(Beginning of Raw data)
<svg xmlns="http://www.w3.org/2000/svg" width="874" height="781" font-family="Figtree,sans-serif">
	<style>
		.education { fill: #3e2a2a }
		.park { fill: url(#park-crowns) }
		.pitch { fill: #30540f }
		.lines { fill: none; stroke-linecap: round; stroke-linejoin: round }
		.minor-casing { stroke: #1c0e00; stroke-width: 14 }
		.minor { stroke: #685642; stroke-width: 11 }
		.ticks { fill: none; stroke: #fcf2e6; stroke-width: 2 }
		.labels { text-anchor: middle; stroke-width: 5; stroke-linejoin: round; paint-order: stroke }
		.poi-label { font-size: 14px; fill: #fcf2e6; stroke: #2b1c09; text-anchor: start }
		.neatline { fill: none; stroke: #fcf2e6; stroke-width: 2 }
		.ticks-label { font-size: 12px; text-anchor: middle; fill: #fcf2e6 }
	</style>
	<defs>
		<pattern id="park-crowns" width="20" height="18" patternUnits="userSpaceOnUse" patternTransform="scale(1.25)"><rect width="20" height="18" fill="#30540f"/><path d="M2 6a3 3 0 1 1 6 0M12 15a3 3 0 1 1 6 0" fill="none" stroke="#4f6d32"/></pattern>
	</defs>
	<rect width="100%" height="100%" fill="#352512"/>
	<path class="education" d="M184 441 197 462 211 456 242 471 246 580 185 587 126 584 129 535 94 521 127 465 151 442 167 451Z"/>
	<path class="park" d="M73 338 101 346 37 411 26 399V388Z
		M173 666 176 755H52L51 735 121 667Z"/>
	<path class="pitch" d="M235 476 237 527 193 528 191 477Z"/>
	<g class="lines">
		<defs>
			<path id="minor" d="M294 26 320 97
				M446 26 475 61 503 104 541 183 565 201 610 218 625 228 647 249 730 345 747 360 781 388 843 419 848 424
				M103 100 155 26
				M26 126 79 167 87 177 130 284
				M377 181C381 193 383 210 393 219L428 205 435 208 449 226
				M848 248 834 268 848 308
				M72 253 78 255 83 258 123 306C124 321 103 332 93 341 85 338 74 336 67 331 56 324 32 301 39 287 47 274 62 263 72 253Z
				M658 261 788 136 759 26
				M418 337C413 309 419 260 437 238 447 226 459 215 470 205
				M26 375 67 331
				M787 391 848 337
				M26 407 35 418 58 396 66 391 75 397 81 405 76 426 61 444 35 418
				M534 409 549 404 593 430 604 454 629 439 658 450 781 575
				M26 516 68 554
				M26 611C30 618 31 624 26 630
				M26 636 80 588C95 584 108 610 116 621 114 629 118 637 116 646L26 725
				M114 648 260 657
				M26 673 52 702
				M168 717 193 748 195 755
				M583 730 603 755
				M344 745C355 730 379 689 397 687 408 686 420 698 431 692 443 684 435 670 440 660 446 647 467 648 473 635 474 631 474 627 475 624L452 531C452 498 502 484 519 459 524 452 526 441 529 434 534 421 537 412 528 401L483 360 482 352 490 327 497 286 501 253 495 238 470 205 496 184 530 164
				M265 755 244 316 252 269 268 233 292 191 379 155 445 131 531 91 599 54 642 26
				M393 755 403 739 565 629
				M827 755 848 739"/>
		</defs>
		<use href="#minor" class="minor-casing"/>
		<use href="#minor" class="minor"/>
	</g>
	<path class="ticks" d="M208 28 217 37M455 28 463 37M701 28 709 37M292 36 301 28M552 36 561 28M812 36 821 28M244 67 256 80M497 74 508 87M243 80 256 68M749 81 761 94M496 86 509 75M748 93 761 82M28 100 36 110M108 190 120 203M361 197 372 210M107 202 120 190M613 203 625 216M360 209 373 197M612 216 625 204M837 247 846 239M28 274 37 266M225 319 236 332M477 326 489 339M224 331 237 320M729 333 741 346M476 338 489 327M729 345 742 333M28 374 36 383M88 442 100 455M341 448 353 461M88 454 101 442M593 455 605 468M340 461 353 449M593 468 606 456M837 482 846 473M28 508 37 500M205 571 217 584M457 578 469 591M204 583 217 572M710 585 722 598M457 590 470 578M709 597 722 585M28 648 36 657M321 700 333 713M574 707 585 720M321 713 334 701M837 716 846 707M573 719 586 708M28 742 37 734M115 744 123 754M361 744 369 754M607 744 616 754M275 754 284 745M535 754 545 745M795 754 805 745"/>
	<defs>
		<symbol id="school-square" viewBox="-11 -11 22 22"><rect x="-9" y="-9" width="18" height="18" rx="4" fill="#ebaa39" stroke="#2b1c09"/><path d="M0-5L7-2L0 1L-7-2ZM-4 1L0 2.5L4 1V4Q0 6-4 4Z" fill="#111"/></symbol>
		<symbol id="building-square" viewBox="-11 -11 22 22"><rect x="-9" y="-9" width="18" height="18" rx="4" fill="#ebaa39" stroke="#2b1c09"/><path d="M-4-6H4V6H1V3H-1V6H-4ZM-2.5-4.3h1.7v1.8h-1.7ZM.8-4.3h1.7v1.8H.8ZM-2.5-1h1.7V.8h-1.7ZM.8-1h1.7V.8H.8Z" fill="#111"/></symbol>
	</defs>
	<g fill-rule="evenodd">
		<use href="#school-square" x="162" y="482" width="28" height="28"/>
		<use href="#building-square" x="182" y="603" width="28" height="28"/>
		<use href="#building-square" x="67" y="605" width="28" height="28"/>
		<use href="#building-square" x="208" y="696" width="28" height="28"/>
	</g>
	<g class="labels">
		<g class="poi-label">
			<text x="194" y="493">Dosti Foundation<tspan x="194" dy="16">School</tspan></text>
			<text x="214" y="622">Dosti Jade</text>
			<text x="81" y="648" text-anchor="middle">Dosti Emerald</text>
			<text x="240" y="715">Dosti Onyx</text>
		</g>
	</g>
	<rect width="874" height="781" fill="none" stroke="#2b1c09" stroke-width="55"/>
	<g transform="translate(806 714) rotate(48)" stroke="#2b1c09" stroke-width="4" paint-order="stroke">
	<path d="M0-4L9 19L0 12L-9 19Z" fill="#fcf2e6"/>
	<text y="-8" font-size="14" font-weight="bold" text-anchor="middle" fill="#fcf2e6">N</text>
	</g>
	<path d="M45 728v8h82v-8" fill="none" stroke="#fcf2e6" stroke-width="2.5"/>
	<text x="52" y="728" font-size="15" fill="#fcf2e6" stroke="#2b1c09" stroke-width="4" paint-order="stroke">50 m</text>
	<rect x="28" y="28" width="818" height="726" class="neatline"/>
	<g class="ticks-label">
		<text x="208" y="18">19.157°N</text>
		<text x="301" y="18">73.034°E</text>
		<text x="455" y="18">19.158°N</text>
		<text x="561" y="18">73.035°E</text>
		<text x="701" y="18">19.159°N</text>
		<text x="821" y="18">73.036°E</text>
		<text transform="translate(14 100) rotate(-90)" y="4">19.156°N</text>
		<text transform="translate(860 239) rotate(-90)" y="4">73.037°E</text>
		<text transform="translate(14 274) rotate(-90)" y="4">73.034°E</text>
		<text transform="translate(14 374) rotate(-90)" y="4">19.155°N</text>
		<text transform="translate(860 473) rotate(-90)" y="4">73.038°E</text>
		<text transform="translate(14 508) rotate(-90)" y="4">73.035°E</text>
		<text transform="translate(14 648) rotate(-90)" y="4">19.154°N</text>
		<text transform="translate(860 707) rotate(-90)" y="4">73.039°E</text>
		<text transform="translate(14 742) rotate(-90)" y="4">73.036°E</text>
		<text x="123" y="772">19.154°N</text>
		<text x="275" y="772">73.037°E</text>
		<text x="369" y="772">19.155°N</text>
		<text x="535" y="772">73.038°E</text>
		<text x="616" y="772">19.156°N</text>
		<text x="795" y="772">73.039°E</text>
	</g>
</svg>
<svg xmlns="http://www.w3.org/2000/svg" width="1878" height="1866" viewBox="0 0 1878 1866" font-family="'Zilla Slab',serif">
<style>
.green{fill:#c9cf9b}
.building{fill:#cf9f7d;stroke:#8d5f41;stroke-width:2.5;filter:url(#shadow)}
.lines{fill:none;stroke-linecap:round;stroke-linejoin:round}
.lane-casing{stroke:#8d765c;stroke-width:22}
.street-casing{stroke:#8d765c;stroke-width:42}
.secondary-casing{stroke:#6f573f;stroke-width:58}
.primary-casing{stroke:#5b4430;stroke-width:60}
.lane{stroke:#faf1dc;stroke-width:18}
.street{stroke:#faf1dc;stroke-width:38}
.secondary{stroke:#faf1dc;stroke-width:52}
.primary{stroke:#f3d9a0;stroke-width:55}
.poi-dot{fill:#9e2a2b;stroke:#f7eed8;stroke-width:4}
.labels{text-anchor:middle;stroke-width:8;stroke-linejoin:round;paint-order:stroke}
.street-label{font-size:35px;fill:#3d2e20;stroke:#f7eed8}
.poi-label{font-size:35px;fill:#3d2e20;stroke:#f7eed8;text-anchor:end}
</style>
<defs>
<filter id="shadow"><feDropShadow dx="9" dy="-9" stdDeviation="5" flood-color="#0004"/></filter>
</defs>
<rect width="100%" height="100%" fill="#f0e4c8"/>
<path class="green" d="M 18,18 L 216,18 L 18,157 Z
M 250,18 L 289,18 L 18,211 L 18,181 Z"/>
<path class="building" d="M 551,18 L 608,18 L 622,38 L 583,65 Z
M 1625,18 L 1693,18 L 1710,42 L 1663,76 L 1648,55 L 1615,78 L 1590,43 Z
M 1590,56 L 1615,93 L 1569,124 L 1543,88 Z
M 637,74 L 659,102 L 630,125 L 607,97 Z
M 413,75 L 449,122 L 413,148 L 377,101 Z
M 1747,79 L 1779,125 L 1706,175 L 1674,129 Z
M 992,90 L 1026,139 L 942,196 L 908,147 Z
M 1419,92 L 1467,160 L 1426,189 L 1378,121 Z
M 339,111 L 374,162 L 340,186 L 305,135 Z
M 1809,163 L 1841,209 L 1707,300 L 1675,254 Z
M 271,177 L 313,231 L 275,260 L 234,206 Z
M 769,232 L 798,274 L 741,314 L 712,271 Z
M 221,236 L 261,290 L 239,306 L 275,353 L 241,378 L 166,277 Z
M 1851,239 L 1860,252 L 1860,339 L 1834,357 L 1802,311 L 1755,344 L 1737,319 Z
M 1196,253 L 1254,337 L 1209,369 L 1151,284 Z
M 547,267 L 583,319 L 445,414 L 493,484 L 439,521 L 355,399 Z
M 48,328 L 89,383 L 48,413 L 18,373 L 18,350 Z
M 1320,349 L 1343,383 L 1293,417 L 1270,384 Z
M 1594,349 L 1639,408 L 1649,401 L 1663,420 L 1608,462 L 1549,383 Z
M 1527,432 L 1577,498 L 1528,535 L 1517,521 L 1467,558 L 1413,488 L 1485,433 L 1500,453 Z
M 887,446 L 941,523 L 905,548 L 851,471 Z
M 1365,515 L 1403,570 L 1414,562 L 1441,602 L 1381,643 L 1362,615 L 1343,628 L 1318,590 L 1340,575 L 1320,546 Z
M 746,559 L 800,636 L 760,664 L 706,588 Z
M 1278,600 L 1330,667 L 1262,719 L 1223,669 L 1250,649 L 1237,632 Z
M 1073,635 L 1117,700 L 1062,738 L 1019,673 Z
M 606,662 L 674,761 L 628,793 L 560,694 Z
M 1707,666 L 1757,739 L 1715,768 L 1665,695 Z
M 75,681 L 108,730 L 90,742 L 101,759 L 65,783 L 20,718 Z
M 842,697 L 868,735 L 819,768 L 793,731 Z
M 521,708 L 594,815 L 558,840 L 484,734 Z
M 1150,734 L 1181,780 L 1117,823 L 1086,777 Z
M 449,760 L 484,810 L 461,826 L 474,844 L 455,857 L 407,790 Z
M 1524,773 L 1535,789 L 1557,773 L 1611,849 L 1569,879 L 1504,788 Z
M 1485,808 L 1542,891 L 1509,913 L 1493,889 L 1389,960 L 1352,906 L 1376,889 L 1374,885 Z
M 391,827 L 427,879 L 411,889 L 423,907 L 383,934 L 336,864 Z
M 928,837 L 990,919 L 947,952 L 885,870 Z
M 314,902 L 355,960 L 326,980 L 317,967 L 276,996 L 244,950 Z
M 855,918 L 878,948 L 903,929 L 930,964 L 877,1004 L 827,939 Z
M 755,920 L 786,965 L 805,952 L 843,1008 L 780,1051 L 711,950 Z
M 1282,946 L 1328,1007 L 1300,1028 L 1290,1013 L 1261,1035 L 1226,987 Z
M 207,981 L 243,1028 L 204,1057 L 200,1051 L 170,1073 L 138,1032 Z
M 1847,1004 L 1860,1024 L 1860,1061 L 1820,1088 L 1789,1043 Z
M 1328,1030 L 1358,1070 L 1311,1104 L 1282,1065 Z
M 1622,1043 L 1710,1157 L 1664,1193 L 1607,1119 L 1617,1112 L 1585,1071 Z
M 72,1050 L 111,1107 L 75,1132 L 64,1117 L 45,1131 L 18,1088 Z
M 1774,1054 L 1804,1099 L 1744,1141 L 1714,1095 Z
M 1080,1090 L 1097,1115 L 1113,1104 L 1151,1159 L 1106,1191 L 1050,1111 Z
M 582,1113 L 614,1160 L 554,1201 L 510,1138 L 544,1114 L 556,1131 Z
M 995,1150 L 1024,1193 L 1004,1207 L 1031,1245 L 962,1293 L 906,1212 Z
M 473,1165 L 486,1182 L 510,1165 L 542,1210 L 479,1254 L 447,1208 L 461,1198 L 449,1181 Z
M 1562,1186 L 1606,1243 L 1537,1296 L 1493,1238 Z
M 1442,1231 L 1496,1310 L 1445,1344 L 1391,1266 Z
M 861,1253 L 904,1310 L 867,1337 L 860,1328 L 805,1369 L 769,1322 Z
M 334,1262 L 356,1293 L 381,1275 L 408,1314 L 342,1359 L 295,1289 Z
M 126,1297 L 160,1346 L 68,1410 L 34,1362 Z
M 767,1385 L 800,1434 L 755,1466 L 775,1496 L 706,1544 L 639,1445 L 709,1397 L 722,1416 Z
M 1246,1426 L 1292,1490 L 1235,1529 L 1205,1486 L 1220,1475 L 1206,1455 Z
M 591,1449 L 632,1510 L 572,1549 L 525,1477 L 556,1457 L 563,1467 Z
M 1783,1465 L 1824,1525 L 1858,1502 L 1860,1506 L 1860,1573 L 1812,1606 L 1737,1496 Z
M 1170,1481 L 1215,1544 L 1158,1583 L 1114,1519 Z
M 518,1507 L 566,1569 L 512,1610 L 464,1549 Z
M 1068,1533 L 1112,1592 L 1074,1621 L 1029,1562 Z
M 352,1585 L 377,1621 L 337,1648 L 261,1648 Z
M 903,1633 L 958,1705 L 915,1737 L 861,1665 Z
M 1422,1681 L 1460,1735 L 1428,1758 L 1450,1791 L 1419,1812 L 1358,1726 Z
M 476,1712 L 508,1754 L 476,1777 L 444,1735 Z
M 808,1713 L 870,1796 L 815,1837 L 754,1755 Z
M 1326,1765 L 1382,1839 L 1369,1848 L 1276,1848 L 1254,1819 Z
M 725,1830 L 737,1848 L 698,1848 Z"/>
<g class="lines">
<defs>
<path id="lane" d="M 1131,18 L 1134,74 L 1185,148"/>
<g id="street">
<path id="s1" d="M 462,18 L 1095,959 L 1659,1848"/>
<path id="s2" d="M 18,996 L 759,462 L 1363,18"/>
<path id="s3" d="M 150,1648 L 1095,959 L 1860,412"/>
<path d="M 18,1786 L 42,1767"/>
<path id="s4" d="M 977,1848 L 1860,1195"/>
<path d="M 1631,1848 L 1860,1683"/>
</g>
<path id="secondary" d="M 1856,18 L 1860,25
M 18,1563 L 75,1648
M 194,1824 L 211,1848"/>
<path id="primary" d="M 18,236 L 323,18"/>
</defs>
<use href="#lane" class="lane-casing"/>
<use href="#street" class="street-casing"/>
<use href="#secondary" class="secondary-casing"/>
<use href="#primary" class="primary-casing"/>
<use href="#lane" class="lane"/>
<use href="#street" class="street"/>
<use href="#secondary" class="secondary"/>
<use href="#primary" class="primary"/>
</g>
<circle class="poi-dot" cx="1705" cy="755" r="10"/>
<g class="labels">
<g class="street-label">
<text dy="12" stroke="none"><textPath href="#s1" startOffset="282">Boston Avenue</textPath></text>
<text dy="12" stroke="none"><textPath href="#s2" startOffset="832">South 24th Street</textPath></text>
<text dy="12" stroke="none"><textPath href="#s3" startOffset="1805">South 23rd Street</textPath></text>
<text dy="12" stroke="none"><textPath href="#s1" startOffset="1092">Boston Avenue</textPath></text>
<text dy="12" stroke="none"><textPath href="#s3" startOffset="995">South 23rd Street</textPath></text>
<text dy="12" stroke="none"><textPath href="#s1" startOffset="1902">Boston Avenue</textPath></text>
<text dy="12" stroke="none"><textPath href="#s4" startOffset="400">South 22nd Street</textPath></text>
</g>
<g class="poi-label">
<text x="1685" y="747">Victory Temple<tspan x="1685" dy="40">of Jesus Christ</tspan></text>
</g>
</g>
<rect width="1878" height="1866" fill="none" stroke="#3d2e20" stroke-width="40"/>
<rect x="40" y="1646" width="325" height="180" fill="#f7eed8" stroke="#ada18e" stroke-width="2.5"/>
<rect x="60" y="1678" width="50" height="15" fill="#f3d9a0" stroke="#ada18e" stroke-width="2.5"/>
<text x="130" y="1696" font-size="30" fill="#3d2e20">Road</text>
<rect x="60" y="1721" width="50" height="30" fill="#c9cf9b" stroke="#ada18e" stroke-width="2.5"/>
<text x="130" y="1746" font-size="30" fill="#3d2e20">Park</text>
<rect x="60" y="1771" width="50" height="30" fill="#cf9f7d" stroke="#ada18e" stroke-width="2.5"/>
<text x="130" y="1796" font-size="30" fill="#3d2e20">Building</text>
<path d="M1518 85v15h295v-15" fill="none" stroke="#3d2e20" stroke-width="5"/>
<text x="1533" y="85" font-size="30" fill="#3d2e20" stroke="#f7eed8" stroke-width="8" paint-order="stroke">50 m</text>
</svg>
(End of Raw data)
# Work required
If a line above holds the string "lines", return it as it stands.

# Answer space
		.lines { fill: none; stroke-linecap: round; stroke-linejoin: round }
	<g class="lines">
.lines{fill:none;stroke-linecap:round;stroke-linejoin:round}
<g class="lines">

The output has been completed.